(EXERCISE AIM) Copy the records below word for word, from the start of the records through the line that contains "Reading left to". Leave out the pictures.

Data entries
=-=-=-=-=
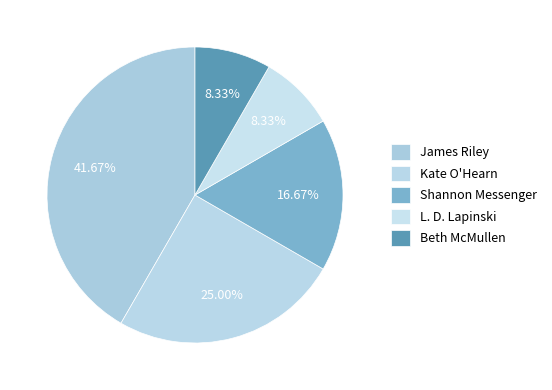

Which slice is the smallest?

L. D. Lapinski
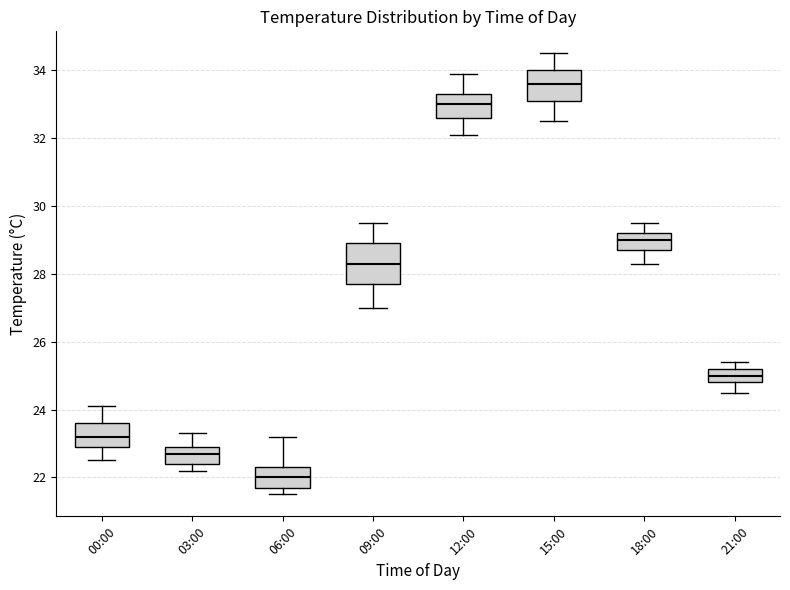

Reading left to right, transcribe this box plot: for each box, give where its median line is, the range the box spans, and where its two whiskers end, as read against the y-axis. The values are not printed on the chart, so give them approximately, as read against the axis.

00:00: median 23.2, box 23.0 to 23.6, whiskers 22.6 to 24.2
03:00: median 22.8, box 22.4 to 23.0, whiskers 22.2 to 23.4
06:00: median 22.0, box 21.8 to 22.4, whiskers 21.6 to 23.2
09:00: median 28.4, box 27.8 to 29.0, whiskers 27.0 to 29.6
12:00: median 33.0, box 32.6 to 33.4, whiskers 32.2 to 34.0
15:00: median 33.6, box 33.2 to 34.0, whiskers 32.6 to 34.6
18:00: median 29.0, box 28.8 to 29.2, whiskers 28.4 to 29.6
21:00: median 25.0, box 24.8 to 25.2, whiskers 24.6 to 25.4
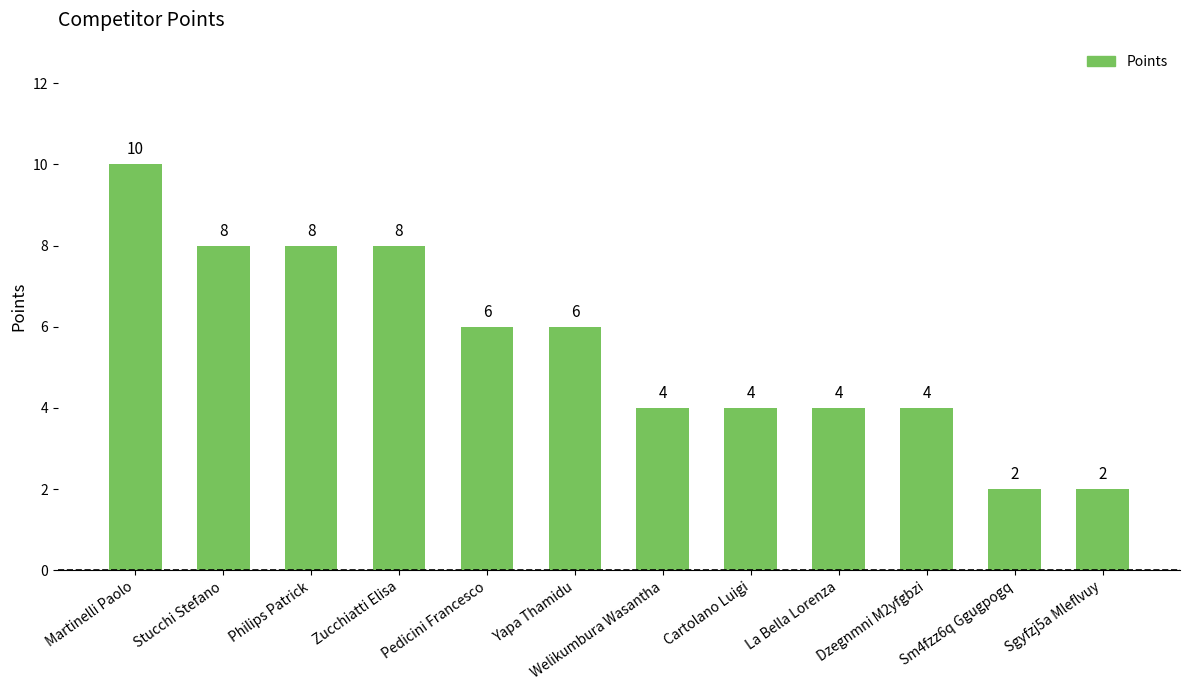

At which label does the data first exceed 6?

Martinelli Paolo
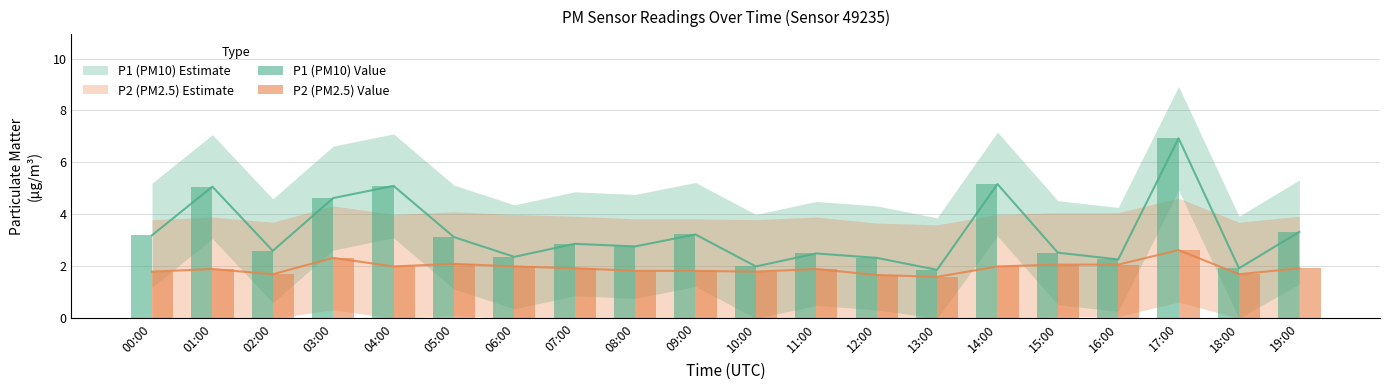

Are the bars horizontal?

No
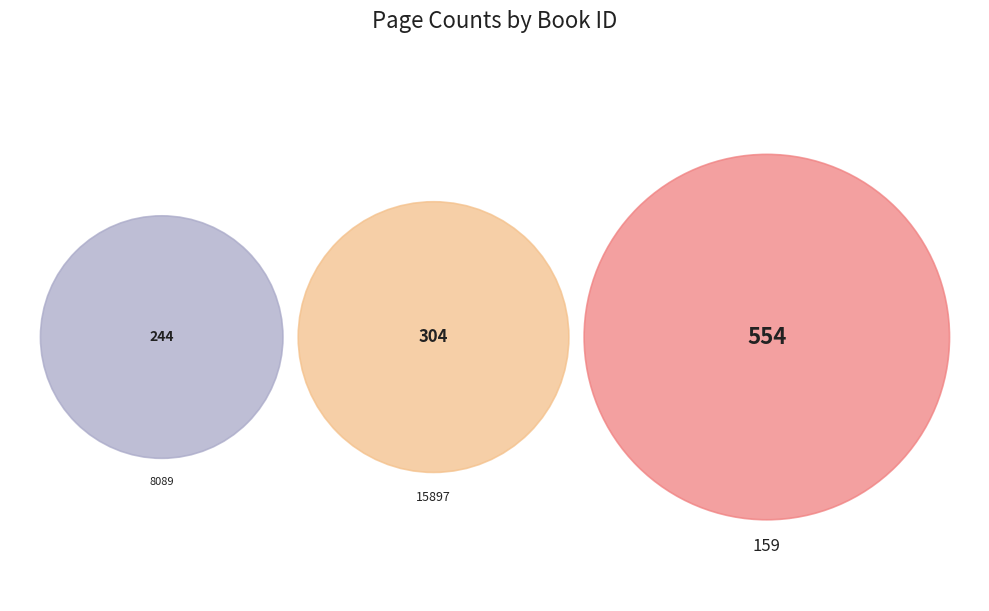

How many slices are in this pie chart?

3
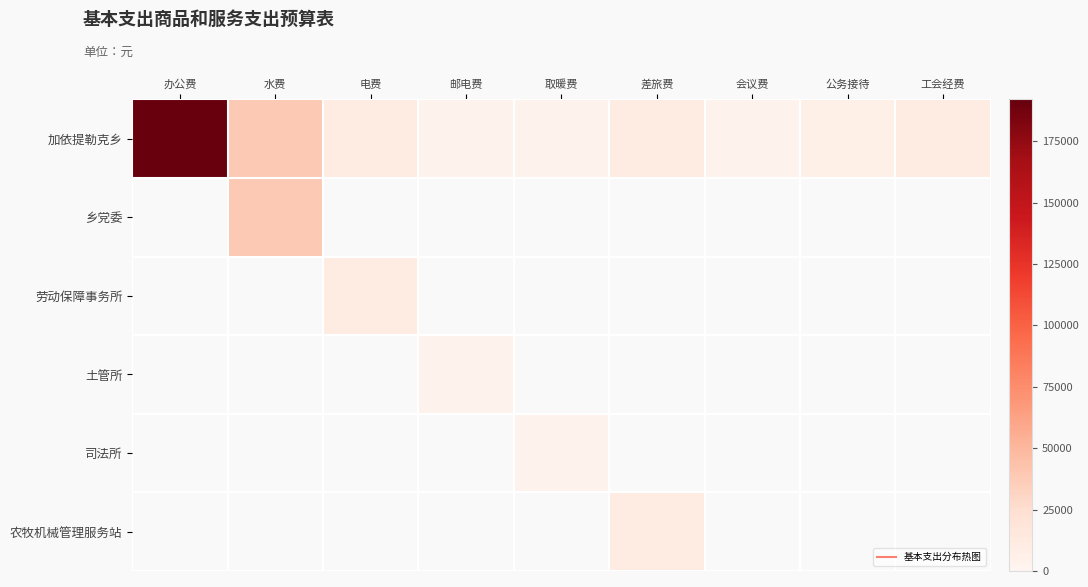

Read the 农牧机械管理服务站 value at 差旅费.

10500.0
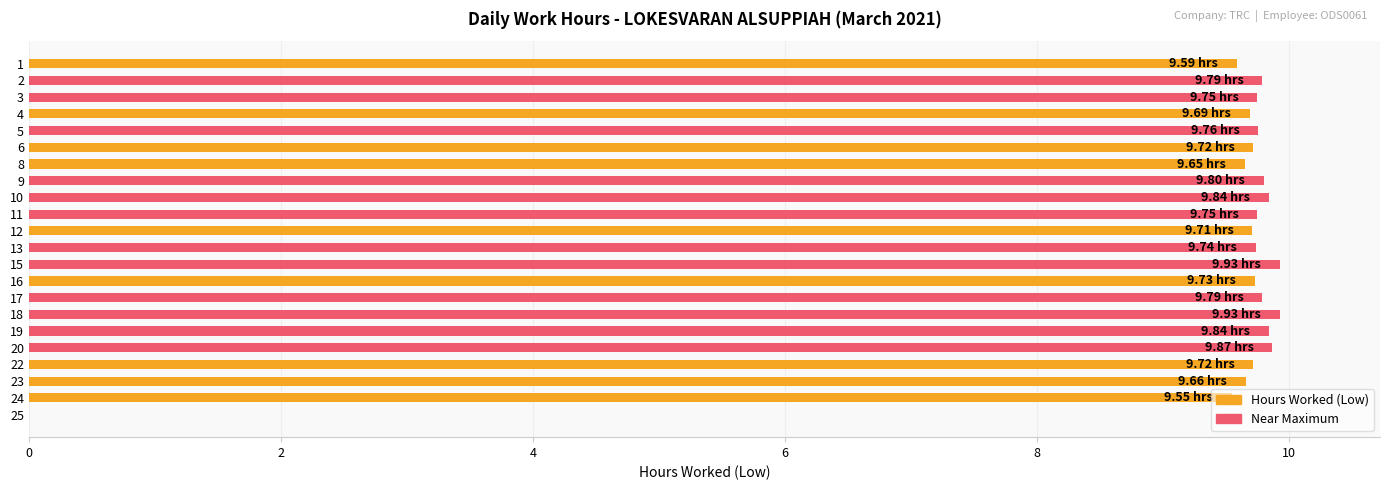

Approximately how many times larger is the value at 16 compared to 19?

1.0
=-=-=-=-=
(SOLUTION TO THE EXERCISE)
Which slice is the smallest?

L. D. Lapinski

Reading left to right, transcribe this box plot: for each box, give where its median line is, the range the box spans, and where its two whiskers end, as read against the y-axis. The values are not printed on the chart, so give them approximately, as read against the axis.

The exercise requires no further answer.